A Serasa e o programa Desenrola Brasil oferecem condições vantajosas, mas é preciso ler as letras miúdas. Trocar uma dívida de 10 mil para outra de 7 mil pode parecer um bom negócio, até perceber que a dívida original era de 2 mil por exemplo. Você está renegociando com 30% de desconto mas ainda está pagando 3,5x o montante original…

Renegociar é importante, mas planejar é indispensável. É preciso saber quanto da renda está comprometida e quanto realmente é possível pagar. E, acima de tudo, é preciso entender o mecanismo dos juros compostos, o verdadeiro vilão das finanças pessoais.

Como disse o CEO da BoaVista, “a maioria das pessoas no Brasil ainda não sabe a diferença entre juros simples e compostos”. E é essa ignorância que mantém o sistema girando.

Registros listados
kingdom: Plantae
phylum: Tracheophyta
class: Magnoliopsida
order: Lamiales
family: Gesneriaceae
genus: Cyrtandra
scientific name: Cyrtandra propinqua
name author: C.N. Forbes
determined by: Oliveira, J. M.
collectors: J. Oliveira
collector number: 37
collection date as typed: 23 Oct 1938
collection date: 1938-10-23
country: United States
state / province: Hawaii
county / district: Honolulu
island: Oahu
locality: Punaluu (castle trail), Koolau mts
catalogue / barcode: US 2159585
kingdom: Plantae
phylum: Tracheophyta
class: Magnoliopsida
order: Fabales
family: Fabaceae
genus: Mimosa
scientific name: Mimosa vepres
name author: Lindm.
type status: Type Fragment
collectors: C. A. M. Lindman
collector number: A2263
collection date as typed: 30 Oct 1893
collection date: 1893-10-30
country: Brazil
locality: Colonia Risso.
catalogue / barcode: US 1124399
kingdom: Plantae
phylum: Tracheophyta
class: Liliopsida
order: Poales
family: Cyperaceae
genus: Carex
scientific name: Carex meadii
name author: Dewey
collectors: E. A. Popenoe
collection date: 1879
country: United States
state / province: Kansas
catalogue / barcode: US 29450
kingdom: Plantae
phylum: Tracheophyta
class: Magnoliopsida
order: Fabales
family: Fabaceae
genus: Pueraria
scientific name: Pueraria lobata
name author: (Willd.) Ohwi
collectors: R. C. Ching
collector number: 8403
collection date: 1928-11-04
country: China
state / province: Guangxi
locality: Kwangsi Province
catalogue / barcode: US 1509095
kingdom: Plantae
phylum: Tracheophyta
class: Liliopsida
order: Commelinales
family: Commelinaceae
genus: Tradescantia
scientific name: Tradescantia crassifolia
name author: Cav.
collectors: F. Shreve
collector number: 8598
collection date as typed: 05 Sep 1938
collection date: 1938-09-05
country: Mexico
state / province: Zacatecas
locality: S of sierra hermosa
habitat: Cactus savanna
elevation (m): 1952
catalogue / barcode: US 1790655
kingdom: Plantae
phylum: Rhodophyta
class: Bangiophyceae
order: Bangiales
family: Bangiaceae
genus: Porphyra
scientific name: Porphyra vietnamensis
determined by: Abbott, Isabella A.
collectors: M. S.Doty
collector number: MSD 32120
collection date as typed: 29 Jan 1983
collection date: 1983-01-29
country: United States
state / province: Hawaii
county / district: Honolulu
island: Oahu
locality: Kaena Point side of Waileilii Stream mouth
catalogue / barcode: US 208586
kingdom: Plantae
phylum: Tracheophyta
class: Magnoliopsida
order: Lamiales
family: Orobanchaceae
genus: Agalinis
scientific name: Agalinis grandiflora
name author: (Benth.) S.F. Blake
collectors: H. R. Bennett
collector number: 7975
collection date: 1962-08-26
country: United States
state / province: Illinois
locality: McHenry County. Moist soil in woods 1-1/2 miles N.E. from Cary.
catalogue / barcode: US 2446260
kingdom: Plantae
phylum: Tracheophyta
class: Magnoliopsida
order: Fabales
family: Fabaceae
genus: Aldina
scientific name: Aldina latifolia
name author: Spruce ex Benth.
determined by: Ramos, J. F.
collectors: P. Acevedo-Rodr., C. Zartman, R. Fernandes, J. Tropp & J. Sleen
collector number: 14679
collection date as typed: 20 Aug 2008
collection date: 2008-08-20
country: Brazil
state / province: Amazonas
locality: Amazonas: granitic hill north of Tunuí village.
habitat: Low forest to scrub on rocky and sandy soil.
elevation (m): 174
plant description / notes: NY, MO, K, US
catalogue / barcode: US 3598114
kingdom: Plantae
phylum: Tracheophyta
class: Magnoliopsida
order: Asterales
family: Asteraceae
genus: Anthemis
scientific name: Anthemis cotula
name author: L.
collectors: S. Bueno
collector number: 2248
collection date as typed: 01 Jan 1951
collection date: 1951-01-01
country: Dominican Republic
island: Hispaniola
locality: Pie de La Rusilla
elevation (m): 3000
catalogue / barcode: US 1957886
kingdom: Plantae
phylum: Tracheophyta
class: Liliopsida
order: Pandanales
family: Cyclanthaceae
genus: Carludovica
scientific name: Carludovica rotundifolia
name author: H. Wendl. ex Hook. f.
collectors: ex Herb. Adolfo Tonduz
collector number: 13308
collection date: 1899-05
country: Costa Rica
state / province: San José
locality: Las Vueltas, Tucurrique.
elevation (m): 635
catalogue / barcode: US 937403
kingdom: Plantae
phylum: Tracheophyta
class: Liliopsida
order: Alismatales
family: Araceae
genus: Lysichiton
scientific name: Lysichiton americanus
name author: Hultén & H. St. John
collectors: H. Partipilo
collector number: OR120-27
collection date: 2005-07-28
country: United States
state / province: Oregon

Tarefas a realizar
[a] No trecho sobre renegociação de dívidas, o que é apontado como o verdadeiro vilão das finanças pessoais?
[b] Continue o trecho sobre renegociação de dívidas a partir da última frase apresentada.

Respostas do exercício
[a] O mecanismo dos juros compostos.

[b]
Juros simples são calculados sempre sobre o valor inicial da dívida, então crescem de forma linear. Já juros compostos são cobrados sobre o valor atualizado, ou seja, “juros sobre juros”, fazendo a dívida crescer cada vez mais rápido, e é por isso que atrasar ou alongar o prazo pode custar muito caro.

O impacto na vida real

Por trás de cada número há uma história. A de Ana, por exemplo, poderia ser a de milhões de brasileiros. Ela comprou um celular novo, parcelou em 12 vezes e, no meio do caminho, perdeu o emprego. Para não atrasar a fatura, pagou o mínimo. Alguns meses depois, a dívida dobrou. Quando conseguiu um novo trabalho, metade do salário já estava comprometido com o cartão antigo.

A história é fictícia, mas muito familiar. O problema não está no consumo, mas na ilusão de que o crédito é uma extensão da renda. A falta de educação financeira transforma pequenos deslizes em grandes tragédias orçamentárias.

Por que a inadimplência deve continuar subindo

A pesquisa da FIA/IBEVAR aponta que a inadimplência nos empréstimos deve chegar a 7,1% até dezembro de 2025, e continuar subindo. O principal motivo é que o orçamento das famílias ainda está apertado. Mesmo com a inflação mais controlada, tudo segue caro, e o crédito barato quase não existe.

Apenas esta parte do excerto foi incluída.